The discipleship efforts of Berkland helped Um submit to a call to ministry. He ultimately left the world of secular employment, went to seminary and became a pastor.
During the meeting, Kim read from Acts 9, pointing out the calling of Saul, later renamed Paul. Like Paul, Christians today have been given the task of spreading the Gospel, he said.
"God has called us to carry His name, the name above every name," Kim said. "We have the responsibility to do His work."

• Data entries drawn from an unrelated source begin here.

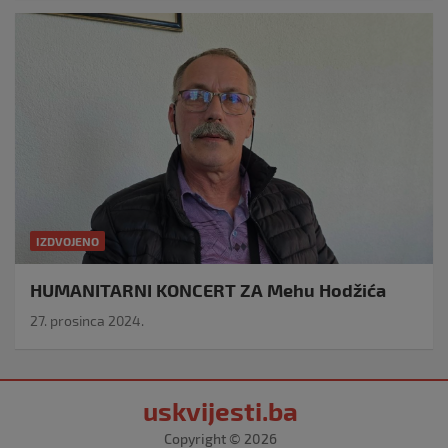
IZDVOJENO
HUMANITARNI KONCERT ZA Mehu Hodžića
27. prosinca 2024.
uskvijesti.ba
Copyright © 2026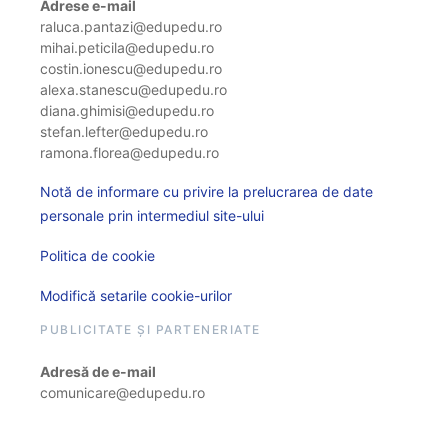
Adrese e-mail
raluca.pantazi@edupedu.ro
mihai.peticila@edupedu.ro
costin.ionescu@edupedu.ro
alexa.stanescu@edupedu.ro
diana.ghimisi@edupedu.ro
stefan.lefter@edupedu.ro
ramona.florea@edupedu.ro
Notă de informare cu privire la prelucrarea de date
personale prin intermediul site-ului
Politica de cookie
Modifică setarile cookie-urilor
PUBLICITATE ȘI PARTENERIATE
Adresă de e-mail
comunicare@edupedu.ro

As Paul "carried His name" on the missionary journeys, he planted churches, Kim said, encouraging NOBTS students to begin considering a call to church planting. Kim also encouraged those who will pastor established churches to consider sponsoring church planting.
"Carrying the name of Jesus brings hardship," Kim said. "It is not easy, but it is a blessing."
During his visit to NOBTS, Kim enlisted Abraham Lee, a leader in the NOBTS Korean Student Fellowship, to serve as the national Korean Student Council president for the six SBC seminaries for the coming academic year. The goal of Lee’s task will be to foster greater communication between the six Korean student fellowships. Plans include the development of blog to share seminary news, prayer requests and reports regarding evangelism, missions and church planting.